Go, then! and see them rising with the sun,
Through a long course of daily toil to run;
See them beneath the Dog-star's raging heat,
When the knees tremble and the temples beat;
Behold them, leaning on their scythes, look o'er
The labour past, and toils to come explore;
See them alternate suns and showers engage,
And hoard up aches and anguish for their age;
Through fens and marshy moors their steps pursue,
When their warm pores imbibe the evening dew;
Then own that labour may as fatal be
To these thy slaves, as thine excess to thee.
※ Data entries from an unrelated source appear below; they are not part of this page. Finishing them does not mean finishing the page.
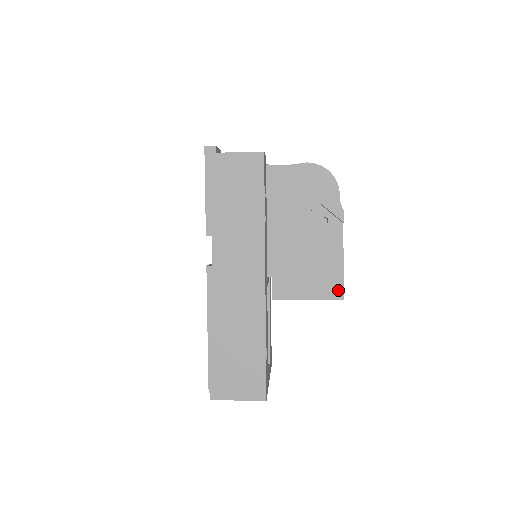
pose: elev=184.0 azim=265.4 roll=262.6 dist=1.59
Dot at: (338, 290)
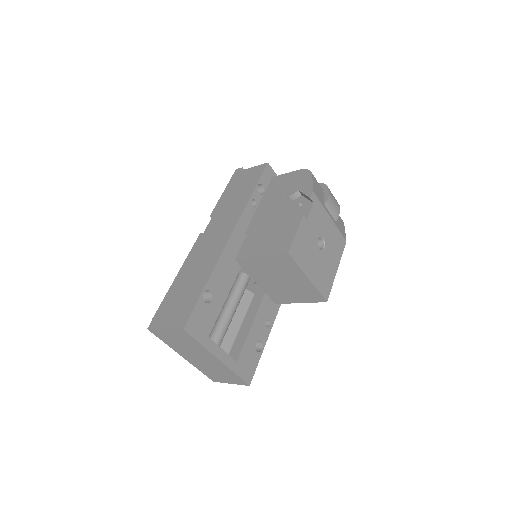
Dot at: (287, 246)
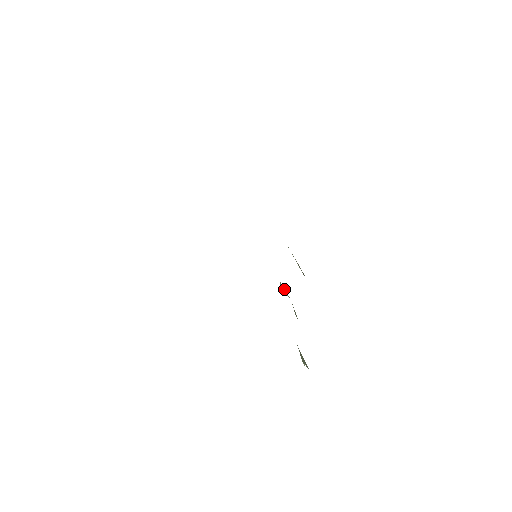
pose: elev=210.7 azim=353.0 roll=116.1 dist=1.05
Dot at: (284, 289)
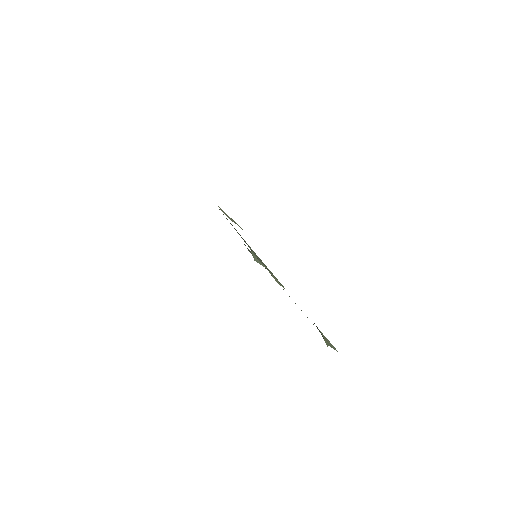
Dot at: (260, 262)
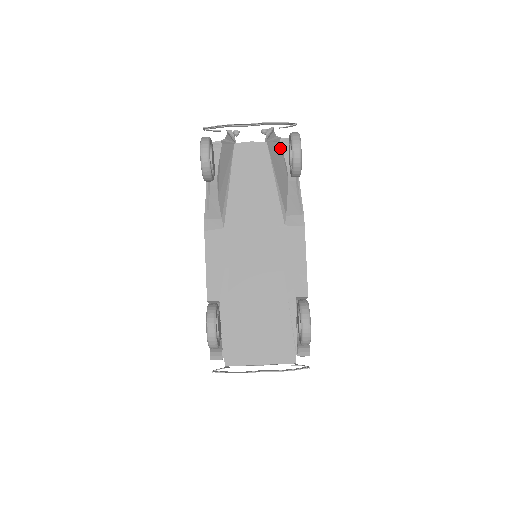
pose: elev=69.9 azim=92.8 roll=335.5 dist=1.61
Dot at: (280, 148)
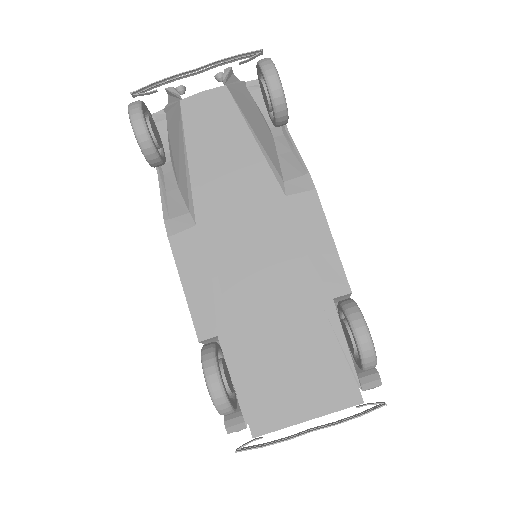
Dot at: (249, 95)
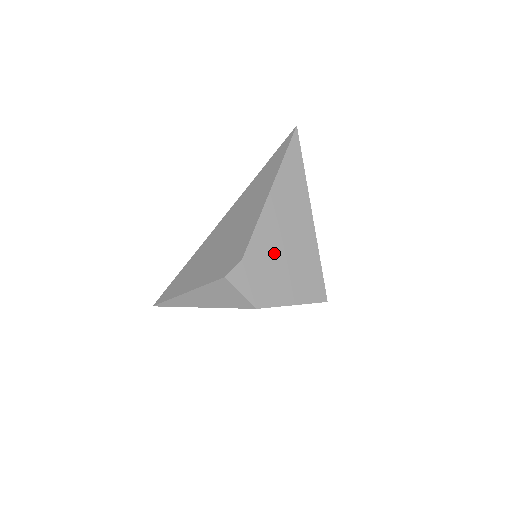
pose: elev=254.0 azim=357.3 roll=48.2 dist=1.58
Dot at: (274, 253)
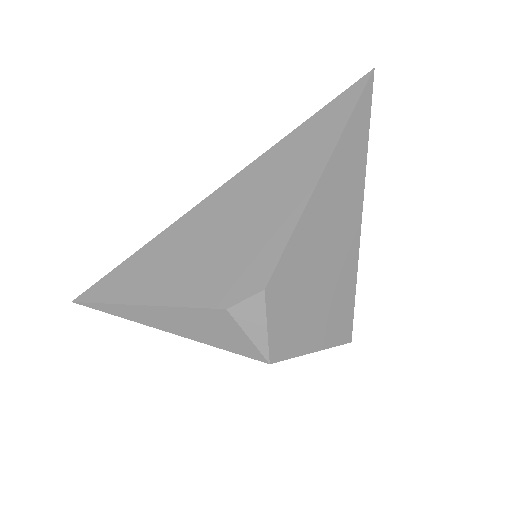
Dot at: (307, 277)
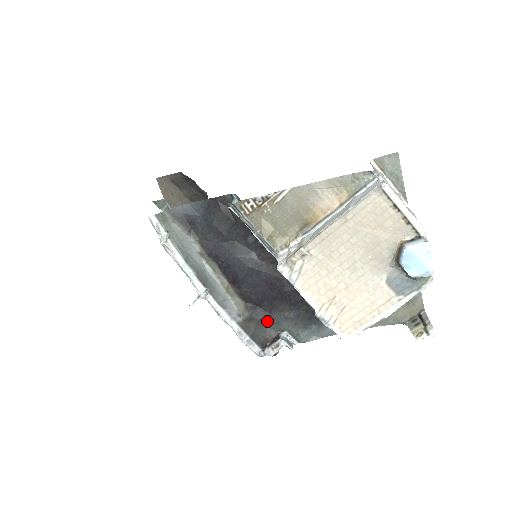
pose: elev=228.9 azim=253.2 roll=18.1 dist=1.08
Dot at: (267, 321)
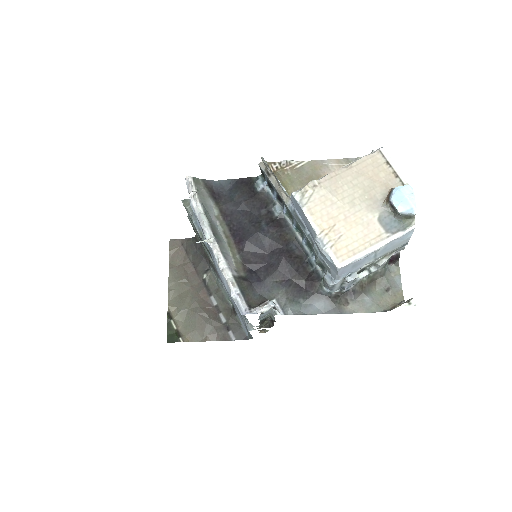
Dot at: (259, 286)
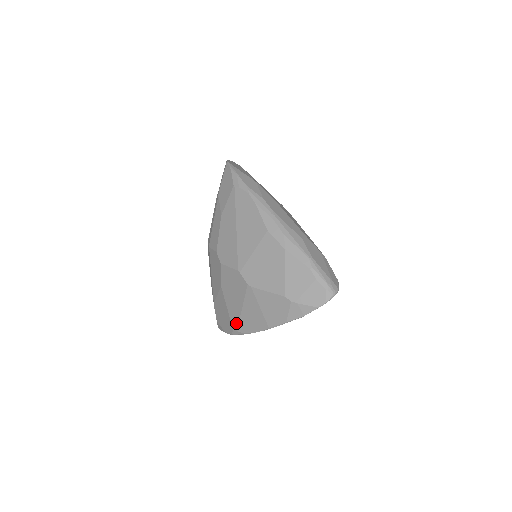
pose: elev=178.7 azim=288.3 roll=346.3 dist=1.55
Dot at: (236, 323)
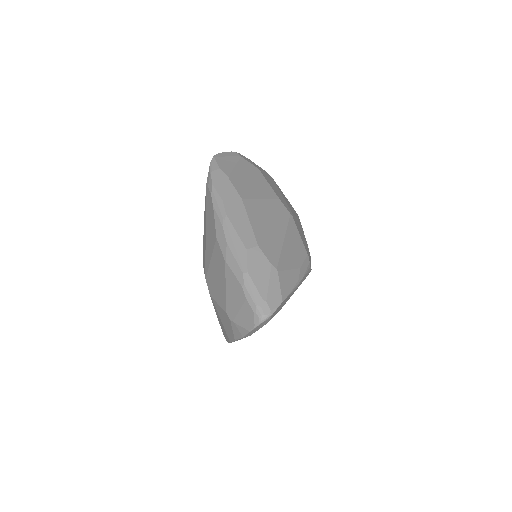
Dot at: occluded
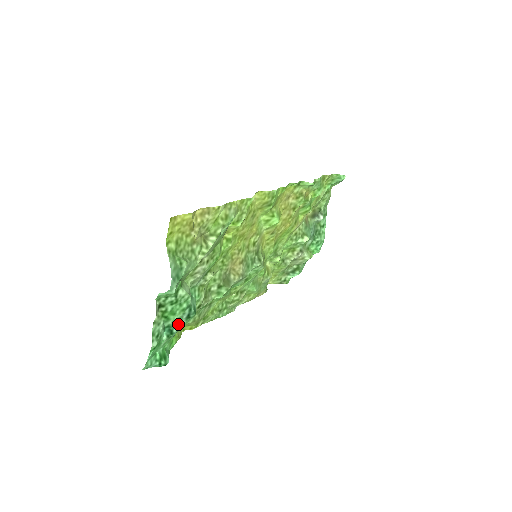
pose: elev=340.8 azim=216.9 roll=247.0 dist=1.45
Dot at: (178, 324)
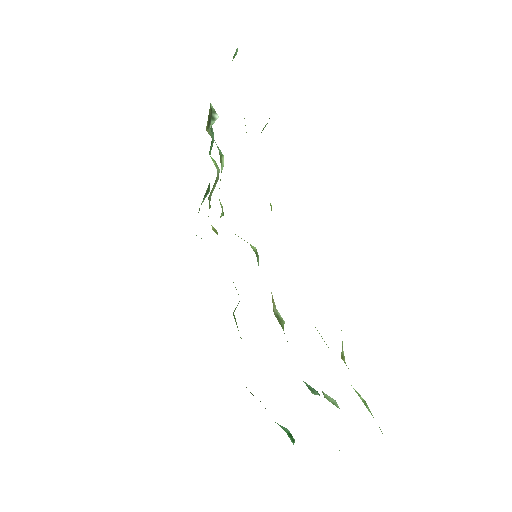
Dot at: occluded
Amid this tribe too oft a manly pride
Strives in strong toil the fainting heart to hide;
There may you see the youth of slender frame
Contend with weakness, weariness, and shame;
Yet, urged along, and proudly both to yield,
He strives to join his fellows of the field;
Till long-contending, nature droops at last,
Declining health rejects his poor repast,
His cheerless spouse the coming danger sees,
And mutual murmurs urge the slow disease.